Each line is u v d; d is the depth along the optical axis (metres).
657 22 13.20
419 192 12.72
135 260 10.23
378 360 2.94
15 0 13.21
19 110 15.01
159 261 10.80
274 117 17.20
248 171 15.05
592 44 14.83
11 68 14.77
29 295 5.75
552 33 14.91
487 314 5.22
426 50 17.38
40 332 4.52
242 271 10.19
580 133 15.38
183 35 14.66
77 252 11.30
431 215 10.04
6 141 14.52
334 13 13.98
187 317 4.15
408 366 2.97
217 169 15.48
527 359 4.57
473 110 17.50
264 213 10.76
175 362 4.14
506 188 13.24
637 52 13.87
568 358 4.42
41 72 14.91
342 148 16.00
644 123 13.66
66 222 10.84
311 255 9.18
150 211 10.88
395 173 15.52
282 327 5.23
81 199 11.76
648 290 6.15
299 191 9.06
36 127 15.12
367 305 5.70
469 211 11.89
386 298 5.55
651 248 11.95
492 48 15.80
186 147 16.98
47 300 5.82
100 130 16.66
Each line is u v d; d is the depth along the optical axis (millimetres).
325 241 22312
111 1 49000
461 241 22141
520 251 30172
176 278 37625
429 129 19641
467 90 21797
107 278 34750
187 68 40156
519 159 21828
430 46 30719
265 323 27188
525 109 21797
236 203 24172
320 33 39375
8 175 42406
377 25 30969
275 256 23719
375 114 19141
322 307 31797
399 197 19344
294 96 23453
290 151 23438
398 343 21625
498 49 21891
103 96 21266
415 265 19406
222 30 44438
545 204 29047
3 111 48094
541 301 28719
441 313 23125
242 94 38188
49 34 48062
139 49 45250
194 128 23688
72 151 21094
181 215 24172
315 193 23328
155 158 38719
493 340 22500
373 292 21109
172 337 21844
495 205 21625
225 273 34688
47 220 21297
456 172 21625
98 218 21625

_ _ _

**Directions**
For the string "optical", show each line of the entries above where it occurs.

**Result for this task**
Each line is u v d; d is the depth along the optical axis (metres).
Each line is u v d; d is the depth along the optical axis (millimetres).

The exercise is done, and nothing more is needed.